A scalable system is one whose performance doesn’t degrade as it expands, however big it gets (Berners-Lee, 2000). As a network grows, it gets more demands, but if growth increases supply as well as demand, its performance doesn’t degrade. A network is scalable if each new point added increases supply as well as demand. The Internet was designed this way, as each new Internet Service Provider adds more processing to handle demands as well as more users to create demands.

One way to make a network scalable is to decentralize control by giving each point its own processing, so each new point adds processing power as well as load. When the Internet began, pundits expected it to collapse in chaos without central control, but instead it thrived. It was then realized that centralized networks collapse suddenly when stressed because an overload crashes the whole system, but decentralized networks degrade gracefully because an overload gives a local crash but the rest carry on. We think dictatorships are strong but nature knows they aren’t, so scientists expected brains to have a control center but they don’t, because decentralized networks are more reliable (Whitworth, 2008).

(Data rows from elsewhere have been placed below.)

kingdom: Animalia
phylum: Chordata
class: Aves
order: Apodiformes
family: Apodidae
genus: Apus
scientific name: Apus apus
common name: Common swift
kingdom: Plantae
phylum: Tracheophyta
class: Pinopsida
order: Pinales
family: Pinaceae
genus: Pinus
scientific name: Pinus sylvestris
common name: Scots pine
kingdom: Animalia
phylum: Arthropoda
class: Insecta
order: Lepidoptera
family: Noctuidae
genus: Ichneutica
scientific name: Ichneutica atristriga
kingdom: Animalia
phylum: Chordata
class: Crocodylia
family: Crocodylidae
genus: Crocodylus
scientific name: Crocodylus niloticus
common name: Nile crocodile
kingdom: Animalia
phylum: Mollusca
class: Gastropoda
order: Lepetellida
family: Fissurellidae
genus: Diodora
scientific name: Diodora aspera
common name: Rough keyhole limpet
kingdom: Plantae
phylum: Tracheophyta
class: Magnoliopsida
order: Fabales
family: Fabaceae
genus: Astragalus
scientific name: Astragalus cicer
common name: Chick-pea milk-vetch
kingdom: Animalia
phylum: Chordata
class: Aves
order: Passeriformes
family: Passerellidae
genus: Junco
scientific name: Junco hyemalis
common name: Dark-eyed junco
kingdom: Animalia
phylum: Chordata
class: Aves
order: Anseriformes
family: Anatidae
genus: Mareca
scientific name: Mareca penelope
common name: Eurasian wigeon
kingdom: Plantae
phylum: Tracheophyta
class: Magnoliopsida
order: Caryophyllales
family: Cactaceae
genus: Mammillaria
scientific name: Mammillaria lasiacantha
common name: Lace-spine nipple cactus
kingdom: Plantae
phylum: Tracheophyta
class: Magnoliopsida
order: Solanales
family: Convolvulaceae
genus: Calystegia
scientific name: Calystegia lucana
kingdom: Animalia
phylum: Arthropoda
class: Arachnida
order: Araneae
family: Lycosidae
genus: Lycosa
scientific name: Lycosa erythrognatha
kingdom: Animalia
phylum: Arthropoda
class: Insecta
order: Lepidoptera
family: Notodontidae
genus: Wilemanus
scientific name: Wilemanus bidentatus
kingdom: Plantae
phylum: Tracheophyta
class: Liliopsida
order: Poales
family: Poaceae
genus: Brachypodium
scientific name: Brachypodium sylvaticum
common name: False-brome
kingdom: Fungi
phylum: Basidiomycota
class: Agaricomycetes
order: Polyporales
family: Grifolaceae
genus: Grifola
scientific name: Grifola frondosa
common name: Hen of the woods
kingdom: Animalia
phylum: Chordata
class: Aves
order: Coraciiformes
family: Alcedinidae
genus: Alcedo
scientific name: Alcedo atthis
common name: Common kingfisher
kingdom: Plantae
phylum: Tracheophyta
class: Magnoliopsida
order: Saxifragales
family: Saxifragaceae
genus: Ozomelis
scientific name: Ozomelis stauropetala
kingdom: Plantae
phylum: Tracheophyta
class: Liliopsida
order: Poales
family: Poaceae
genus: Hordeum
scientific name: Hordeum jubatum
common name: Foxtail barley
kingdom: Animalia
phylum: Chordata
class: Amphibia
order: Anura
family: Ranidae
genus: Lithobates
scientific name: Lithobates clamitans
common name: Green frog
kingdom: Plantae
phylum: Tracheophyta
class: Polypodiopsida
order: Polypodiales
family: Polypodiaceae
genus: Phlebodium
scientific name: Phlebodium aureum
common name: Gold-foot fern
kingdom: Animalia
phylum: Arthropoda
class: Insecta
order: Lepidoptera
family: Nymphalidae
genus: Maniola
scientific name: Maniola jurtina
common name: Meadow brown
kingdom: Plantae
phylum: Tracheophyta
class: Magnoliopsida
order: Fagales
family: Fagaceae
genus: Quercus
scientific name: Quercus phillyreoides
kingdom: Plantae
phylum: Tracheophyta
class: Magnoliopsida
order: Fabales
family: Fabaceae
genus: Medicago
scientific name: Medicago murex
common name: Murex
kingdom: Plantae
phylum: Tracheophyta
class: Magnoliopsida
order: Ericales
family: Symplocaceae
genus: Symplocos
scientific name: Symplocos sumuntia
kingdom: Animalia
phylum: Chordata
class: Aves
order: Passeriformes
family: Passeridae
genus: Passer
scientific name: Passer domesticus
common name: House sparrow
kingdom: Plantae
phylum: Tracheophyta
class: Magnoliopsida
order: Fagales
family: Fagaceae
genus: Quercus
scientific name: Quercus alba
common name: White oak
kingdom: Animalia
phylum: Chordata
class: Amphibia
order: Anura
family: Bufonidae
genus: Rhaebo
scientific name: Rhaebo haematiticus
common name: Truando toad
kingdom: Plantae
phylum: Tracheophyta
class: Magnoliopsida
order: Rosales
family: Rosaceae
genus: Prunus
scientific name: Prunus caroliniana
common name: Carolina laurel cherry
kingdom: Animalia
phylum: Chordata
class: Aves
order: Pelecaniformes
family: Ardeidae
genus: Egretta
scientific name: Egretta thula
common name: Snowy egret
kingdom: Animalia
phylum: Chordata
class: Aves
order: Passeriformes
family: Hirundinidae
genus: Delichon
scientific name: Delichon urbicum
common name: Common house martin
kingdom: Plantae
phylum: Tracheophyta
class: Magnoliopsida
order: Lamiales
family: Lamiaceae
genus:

Is our space then scalable? The evidence suggests so because the laws of physics didn’t change as space expanded (Sutter, 2022). Space today behaves as it did when our universe was the size of a golf ball, so it is scalable. It follows that new points of space add processing to allow it to expand indefinitely. Each point of space then has a finite ability to process matter, and the evidence agrees:

“…recent observations favor cosmological models in which there are fundamental upper bounds on both the information content and information processing rate.” (Paul Davies, 2004), p13.

We call the upper limit of what space can hold a black hole, so that black holes exist also suggests that our space is scalable.